The hike back from Tent Camp #3 was a memorable one. George Smith recalled:

 

[During the field problem,] A Company was to retreat for a day and a half, while C and B tried to catch us; then it was supposed to be reversed. Well, in that day and a half we run ’em down so bad they called it off. This was at Tent Camp #3, about thirty miles out. At the end of the exercise, we were waiting along the road for our trucks – and then [Captain Irving] Schechter says, “We’re not riding, we’re walking.” Thirty-some miles, after we played around for a bit! And we came back in like six hours. It was one hell of a run, and all the way back, people are saying, are we going up that goddamn hill?

 

“That goddamn hill” was a steep, almost cliff-like edifice near the company barracks. The road out to the boondocks ran along the base of the hill before curving and doubling back to the barracks area. “Schechter, in his wisdom, figured we can cut all this out if we go up this goddamn hill,” continued Smith, “and I’ll tell you, it was steep!

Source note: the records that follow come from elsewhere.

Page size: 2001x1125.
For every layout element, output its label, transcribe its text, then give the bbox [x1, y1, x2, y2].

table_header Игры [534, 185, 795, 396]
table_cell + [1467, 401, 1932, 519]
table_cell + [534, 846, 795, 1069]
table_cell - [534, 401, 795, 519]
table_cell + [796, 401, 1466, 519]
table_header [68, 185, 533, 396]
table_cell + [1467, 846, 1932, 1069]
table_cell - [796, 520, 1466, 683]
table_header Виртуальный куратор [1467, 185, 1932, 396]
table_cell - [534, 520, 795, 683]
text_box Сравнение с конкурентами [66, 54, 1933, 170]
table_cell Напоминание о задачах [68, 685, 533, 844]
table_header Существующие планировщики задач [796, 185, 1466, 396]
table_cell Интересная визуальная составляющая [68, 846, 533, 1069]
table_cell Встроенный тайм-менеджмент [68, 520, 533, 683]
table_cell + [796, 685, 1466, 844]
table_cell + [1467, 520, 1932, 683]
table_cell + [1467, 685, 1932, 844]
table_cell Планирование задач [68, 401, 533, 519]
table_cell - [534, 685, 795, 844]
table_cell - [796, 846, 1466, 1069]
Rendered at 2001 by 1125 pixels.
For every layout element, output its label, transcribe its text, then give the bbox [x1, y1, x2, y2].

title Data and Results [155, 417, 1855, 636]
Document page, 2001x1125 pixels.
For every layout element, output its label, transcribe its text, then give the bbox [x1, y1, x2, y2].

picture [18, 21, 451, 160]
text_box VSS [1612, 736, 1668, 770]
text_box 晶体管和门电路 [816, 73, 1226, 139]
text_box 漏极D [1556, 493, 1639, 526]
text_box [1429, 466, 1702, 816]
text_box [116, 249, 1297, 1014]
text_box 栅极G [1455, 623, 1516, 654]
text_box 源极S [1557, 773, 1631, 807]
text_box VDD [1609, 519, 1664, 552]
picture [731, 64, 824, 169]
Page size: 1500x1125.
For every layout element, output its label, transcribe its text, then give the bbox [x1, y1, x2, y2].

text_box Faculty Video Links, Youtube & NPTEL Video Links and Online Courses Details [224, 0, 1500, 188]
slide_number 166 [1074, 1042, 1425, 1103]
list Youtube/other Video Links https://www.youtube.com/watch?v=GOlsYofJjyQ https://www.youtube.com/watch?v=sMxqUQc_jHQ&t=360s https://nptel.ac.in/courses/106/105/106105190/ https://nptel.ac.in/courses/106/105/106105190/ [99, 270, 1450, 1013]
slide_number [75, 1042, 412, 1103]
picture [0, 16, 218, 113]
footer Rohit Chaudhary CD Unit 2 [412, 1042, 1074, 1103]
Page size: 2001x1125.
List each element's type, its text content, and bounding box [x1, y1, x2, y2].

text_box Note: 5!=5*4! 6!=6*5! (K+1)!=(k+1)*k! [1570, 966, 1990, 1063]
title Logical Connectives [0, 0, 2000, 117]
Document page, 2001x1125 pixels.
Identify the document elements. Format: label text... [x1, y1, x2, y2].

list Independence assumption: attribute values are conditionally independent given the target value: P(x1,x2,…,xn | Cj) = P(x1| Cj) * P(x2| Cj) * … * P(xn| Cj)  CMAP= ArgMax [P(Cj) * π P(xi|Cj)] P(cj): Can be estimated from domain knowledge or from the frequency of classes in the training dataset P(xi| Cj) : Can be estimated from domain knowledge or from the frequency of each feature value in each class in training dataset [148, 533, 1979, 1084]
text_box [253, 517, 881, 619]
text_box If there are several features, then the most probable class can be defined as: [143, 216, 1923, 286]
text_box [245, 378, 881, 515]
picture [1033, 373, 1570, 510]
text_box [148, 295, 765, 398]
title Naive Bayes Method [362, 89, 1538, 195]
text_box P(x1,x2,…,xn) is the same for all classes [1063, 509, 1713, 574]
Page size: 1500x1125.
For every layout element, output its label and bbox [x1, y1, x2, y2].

You had to really hang on, and after a couple of times you break loose the grass and it’s all dirt. I still can’t decide if it was worth it.”

 

Sure enough, Company A capped off their return march with a trip up “Buck’s Shortcut.”

It’s dark; we’re all tired. Six hours, and man, we went up that goddamn hill. I thought if someone coulda got a hold of Schechter that night, they would have killed him! But at the same time, we really realized what the hell we did physically. Man, we were in good shape. Whether we could fight or not was something else.